— Begin Passage to read —

December 9, 2021
By: Dwayne Page
The Commissioner for the Tennessee Department of Veteran Services was in town Tuesday to recognize DeKalb County for efforts made to improve services on behalf of veterans in the community.
Major General Tommy Baker, presented a certificate of appreciation to County Mayor Tim Stribling, signed by Governor Bill Lee, and DeKalb County Veteran Service Officer Bill Rutherford
“I wanted to come down and spend some time with Mayor Stribling and Veteran Service Officer Rutherford and tell them how much we appreciate them supporting the veterans in DeKalb County. They do a great job,” said Commissioner Baker. “They have renovated the office here, posted signage outside, and designated a parking space reserved just for veterans. I just want to say thank you because people at the local level doing things like this are what makes a difference in veterans lives every day. I consider DeKalb County one of our partners across the state helping serve veterans and I just wanted to come say thank you,” added Commissioner Baker.
County Mayor Stribling said he was honored to receive this token of appreciation on behalf of the county.

— End Passage to read —
— Begin Excerpted records —

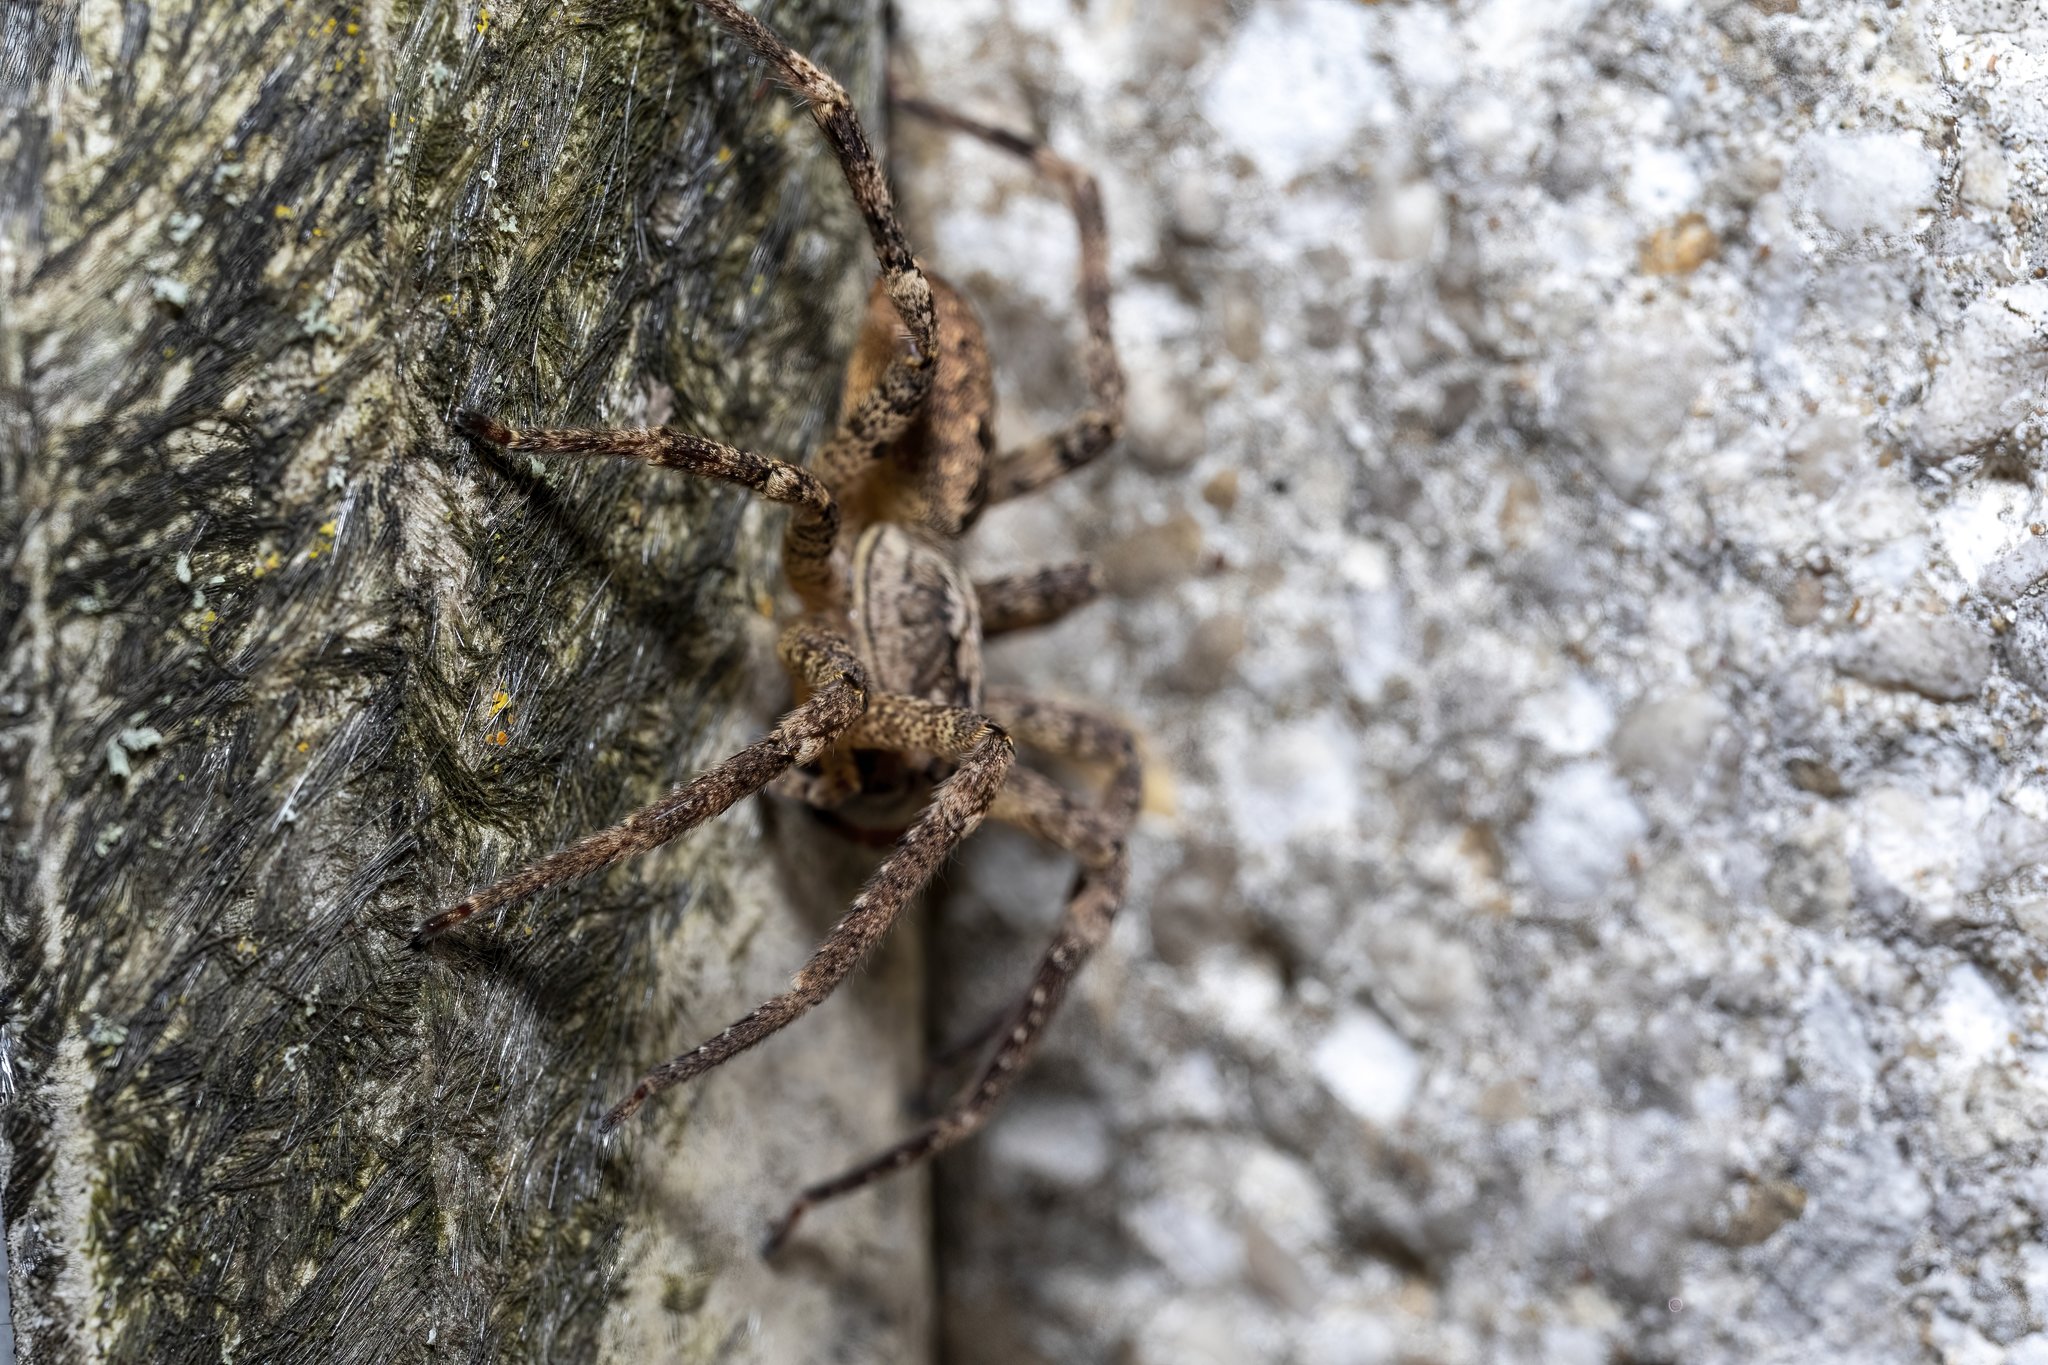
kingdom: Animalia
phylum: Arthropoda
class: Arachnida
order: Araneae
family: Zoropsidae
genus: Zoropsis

— End Excerpted records —
— Begin Excerpted records —

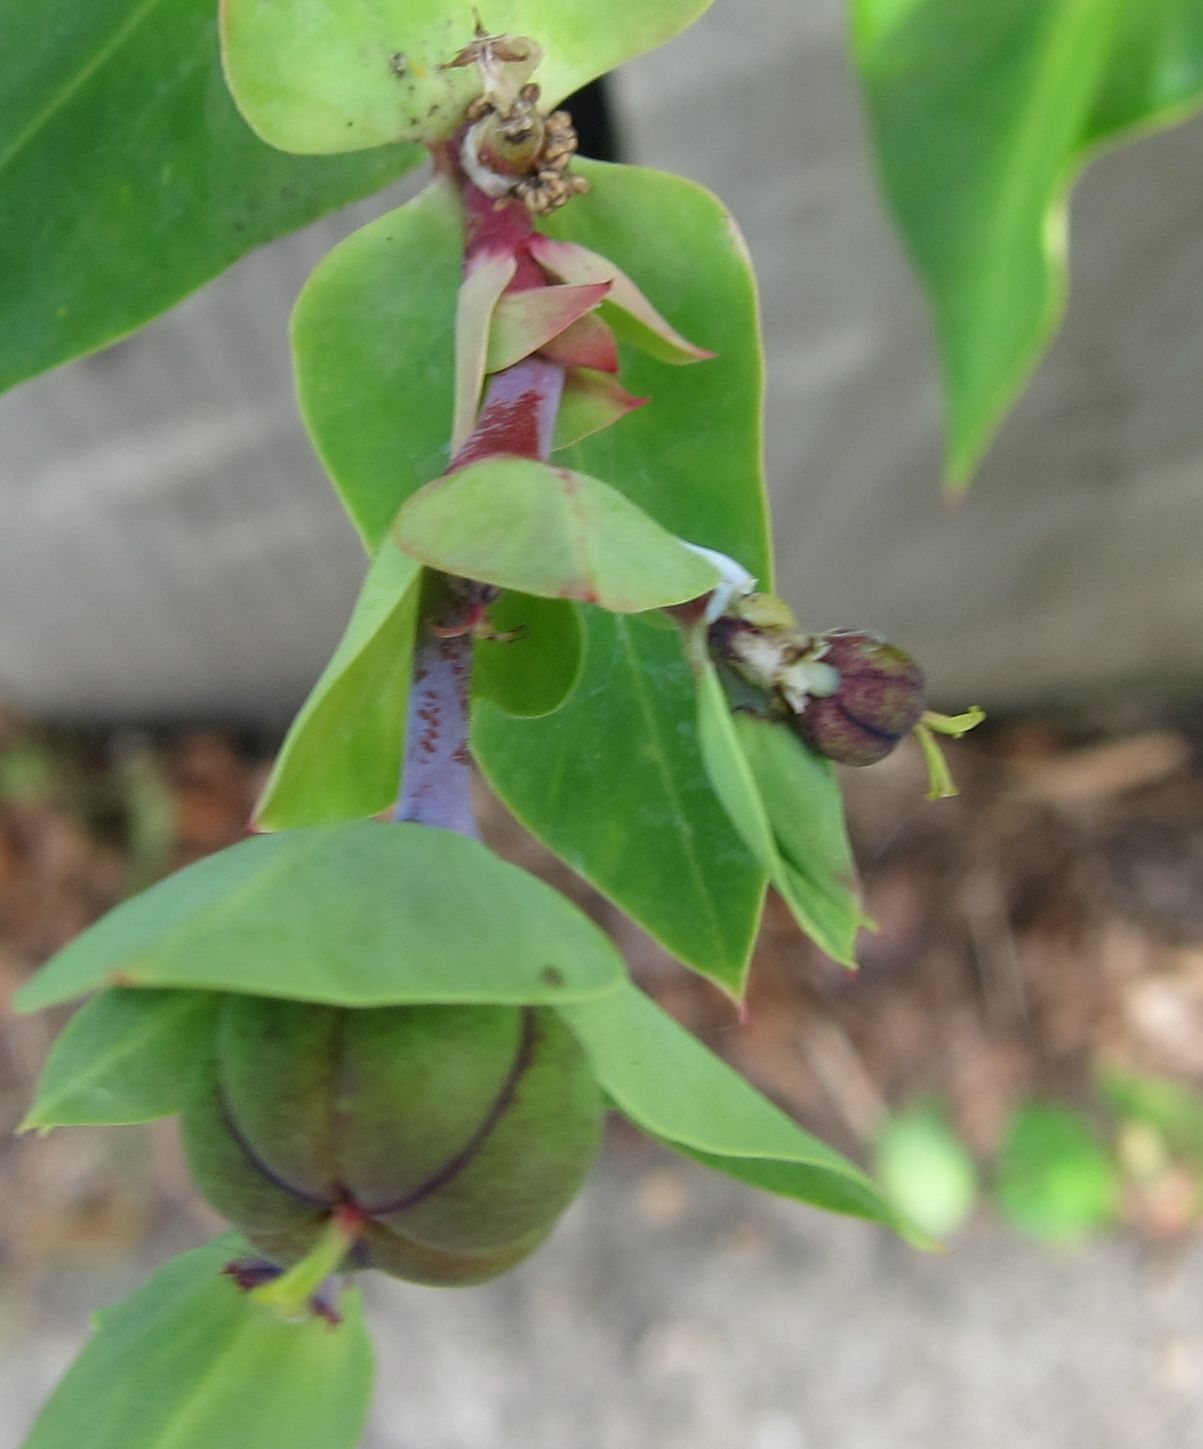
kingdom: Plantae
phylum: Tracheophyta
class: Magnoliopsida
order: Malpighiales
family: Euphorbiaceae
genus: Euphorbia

— End Excerpted records —

__Exercise tasks__:
**1)** From the article on DeKalb County's veteran services, pull out everything from "December 9, 2021" down to "in the community.".
**2)** In the article on DeKalb County's veteran services, who signed the certificate of appreciation?
**3)** Put this sentence from the article on DeKalb County's veteran services into Spanish: "County Mayor Stribling said he was honored to receive this token of appreciation on behalf of the county."

__Solutions for each task__:
**1)**
December 9, 2021
By: Dwayne Page
The Commissioner for the Tennessee Department of Veteran Services was in town Tuesday to recognize DeKalb County for efforts made to improve services on behalf of veterans in the community.

**2)** Governor Bill Lee

**3)** El alcalde del condado, Stribling, dijo que se sentía honrado de recibir esta muestra de agradecimiento en nombre del condado.